Thanks, Walter. As I said, a great piece of design - the internal struts are much more elegant than a simple fill would be, even though you can's see them. And the good thing about the full size design is that it works for small lemons too!

Which model printer did you use for this? Looks great!

Thanks! I used an Afinia H-Series 3D Printer (same as the Up! Plus)

Great design and a blast to print! Thanks for this one...

Thanks! I'm glad you like it!

How long did it take to print?

I think the prints in the pictures took around 1-2 hours each, but they're significantly smaller than the original dimensions.

Yes. Awesome. Do you know if this is safe with all common printer plastics?

Many people have talked about nothing being food safe if made in an FDM machine. The reason is that not only is ABS made for the machines not food safe, but that also there are parts of the machine that are not food safe that comes in contact with the melted plastic.

So even if the PLA itself is food safe, it will be contaminated with non food safe materials in the process of making it. It probably wouldn't effect you very quickly, but it could take years off your life. I don't think it's worth the risk.

The brass alloy generally used in the hot-end contains lead (3% by mass I think). Though lead is a toxic heavy metal, I think the amount of lead being mixed in with the plastic is neglectable. I've printed drinkware in PLA. Whether you want to take the risk is up to you, but I think that there are far more harmful things and substances that you expose your body to on a daily basis. It has to be said that not all printers use brass and therefore no lead.

Hopefully someone who knows more about this will answer, but I believe ABS is not food safe.
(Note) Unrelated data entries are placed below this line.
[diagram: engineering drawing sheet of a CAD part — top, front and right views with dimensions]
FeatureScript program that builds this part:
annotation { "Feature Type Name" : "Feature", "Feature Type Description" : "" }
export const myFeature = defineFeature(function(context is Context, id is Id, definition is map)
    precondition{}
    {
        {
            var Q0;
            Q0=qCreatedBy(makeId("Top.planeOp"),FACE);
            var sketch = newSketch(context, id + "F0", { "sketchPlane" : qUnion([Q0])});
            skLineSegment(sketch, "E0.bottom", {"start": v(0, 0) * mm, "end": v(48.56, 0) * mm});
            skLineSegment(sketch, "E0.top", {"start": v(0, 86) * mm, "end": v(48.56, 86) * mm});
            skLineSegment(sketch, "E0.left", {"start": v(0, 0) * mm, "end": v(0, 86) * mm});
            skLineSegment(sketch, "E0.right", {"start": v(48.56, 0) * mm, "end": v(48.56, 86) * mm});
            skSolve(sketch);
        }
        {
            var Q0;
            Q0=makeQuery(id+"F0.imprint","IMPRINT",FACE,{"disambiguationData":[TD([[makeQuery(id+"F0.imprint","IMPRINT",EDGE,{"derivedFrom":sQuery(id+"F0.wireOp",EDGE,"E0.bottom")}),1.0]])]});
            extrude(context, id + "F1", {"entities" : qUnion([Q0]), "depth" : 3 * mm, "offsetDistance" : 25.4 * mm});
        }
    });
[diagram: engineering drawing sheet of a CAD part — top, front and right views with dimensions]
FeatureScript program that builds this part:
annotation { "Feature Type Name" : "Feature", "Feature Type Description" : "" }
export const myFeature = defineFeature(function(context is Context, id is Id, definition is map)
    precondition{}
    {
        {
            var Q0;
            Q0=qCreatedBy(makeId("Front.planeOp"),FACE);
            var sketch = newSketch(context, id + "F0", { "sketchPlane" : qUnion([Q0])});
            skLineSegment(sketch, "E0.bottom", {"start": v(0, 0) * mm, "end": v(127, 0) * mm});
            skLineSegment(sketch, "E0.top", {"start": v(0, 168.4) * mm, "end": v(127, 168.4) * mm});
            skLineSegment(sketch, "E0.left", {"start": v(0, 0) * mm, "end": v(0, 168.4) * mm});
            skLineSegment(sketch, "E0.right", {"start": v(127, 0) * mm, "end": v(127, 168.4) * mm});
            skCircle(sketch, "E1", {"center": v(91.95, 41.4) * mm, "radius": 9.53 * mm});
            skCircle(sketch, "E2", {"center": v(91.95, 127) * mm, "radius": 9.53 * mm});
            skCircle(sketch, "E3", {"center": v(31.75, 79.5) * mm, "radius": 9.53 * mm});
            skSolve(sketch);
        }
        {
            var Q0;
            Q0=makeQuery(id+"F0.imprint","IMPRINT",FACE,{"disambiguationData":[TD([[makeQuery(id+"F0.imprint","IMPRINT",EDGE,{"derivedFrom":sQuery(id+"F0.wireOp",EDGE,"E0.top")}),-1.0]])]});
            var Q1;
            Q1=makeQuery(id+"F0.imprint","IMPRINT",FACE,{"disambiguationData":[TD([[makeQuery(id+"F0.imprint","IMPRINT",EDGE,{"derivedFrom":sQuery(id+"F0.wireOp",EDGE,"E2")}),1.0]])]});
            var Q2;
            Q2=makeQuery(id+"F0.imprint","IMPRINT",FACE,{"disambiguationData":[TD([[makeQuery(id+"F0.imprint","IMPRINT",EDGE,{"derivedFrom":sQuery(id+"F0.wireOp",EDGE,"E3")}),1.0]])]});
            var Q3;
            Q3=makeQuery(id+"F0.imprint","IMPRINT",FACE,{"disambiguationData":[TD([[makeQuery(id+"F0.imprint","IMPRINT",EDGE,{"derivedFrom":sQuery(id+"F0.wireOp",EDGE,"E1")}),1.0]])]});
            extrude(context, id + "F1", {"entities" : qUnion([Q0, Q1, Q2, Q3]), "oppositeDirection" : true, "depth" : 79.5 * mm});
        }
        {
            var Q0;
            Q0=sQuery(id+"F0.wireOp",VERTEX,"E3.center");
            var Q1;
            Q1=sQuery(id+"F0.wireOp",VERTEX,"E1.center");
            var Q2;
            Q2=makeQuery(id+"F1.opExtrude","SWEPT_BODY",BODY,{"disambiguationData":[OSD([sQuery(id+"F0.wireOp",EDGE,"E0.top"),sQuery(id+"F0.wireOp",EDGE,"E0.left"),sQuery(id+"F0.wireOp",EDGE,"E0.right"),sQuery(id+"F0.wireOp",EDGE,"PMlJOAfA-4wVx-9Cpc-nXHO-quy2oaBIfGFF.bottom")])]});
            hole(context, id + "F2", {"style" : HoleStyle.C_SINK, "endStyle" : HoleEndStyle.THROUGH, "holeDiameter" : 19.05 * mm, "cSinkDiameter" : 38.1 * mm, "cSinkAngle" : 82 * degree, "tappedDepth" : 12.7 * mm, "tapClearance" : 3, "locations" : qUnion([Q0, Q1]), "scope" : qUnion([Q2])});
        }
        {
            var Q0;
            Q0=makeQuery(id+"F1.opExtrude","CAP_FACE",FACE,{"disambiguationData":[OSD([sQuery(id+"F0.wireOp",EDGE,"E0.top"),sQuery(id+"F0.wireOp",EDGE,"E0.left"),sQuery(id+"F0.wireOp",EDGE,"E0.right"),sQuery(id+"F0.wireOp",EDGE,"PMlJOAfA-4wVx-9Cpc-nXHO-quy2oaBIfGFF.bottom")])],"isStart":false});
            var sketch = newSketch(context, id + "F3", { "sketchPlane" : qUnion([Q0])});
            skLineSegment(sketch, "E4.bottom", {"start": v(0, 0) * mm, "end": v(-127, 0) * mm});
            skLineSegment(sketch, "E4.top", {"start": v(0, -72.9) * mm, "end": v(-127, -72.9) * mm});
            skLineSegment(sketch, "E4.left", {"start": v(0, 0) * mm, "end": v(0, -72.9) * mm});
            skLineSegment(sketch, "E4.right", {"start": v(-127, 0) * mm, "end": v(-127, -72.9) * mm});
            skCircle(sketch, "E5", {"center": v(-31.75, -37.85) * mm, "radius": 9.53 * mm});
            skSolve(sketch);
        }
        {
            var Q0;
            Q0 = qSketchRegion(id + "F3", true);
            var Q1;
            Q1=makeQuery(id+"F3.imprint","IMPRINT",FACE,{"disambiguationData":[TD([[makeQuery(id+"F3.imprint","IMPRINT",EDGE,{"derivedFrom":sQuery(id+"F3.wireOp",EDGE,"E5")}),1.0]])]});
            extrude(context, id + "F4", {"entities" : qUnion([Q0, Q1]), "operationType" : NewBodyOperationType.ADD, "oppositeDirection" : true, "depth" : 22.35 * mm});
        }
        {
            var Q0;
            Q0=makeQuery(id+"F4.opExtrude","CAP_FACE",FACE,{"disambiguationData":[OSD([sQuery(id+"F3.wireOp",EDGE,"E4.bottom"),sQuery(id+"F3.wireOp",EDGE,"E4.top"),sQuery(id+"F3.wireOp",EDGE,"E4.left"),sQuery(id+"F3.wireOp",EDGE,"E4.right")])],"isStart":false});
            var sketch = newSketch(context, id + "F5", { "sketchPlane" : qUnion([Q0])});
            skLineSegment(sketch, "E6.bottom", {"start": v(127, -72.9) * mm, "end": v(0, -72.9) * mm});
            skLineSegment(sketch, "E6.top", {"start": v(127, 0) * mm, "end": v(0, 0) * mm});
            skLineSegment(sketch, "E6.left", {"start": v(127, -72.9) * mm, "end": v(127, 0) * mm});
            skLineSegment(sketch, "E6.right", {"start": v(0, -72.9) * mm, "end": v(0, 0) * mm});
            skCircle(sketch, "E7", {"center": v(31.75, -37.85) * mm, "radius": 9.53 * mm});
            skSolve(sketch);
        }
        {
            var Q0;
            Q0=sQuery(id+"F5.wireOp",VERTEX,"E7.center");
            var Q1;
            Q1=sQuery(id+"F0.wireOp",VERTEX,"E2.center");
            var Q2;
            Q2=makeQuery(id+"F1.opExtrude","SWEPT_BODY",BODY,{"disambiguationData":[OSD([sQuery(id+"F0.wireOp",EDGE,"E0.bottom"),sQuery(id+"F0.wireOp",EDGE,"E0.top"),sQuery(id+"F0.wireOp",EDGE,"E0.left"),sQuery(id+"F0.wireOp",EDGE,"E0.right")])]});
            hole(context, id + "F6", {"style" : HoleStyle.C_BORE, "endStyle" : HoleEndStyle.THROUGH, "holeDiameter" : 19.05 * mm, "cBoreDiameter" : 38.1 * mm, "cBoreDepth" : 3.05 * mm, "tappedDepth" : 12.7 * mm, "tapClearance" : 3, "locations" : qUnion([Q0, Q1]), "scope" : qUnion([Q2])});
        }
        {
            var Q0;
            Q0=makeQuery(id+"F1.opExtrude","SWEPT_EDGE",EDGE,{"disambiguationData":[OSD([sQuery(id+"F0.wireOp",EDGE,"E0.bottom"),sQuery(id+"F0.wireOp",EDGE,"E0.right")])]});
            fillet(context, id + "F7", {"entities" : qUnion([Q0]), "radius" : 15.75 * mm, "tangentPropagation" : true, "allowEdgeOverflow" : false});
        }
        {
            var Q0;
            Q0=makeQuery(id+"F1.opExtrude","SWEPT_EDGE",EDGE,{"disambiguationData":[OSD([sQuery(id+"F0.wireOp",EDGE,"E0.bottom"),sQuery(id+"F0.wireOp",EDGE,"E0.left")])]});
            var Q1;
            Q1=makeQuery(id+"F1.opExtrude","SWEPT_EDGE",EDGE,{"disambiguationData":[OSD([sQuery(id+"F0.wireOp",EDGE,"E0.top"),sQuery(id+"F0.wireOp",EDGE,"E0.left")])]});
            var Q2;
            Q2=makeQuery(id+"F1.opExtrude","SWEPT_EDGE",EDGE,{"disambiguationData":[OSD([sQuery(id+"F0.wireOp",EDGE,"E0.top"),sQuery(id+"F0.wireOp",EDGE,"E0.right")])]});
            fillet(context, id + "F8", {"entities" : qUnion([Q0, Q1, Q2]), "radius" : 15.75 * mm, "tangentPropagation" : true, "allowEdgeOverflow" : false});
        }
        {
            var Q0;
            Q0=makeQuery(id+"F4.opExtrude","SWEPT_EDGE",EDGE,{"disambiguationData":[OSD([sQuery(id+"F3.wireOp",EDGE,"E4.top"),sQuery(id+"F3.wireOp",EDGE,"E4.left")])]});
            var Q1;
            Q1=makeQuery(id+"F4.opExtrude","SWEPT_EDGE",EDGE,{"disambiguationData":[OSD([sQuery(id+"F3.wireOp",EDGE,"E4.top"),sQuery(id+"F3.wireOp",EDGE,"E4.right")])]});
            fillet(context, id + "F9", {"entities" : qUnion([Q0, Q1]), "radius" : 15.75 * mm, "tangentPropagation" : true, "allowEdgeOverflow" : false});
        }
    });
Some PLA plastics claim to be food safe, but I don't know if they all are.

Short answer. PLA is food safe, ABS isn't

The biggest problem is that at a cellular level these things have a lot of bumbs where bacteria can grow.

You can sand 3D printed items down as well as you like. If you use finer grades of sandpaper and finish with lapping paper, you can get a finish smooth enough that bacteria can't hide in the plastic, unless it's scratched. I'd sand down any food item I printed.

As far as the material not being food safe, a lot of people seem to state that without much verification, so I talked to a testing laboratory. I was thinking of sending a sample of ABS off that's been through a printer. The guy I talked told me how much plastic is contaminated with lead. It's actually pretty scary. Most uncertified plastics are heavily contaminated. One plastic he tested came back as 3% lead. That's not a tiny amount.

Until I've sent them a sample of plastic to test for lead, I'd apply a food safe clear coat to any 3D printed item that would come into contact with food and drink, or recast it in a food safe material.

Does this print without support?

Looks absolutely possible without support.

yeah it should be printable without support, the overhangs are about 50 degrees off horizontal at the worst spots. On my printer the quality degrades a bit on the overhangs, but it's only noticeable if you look closely.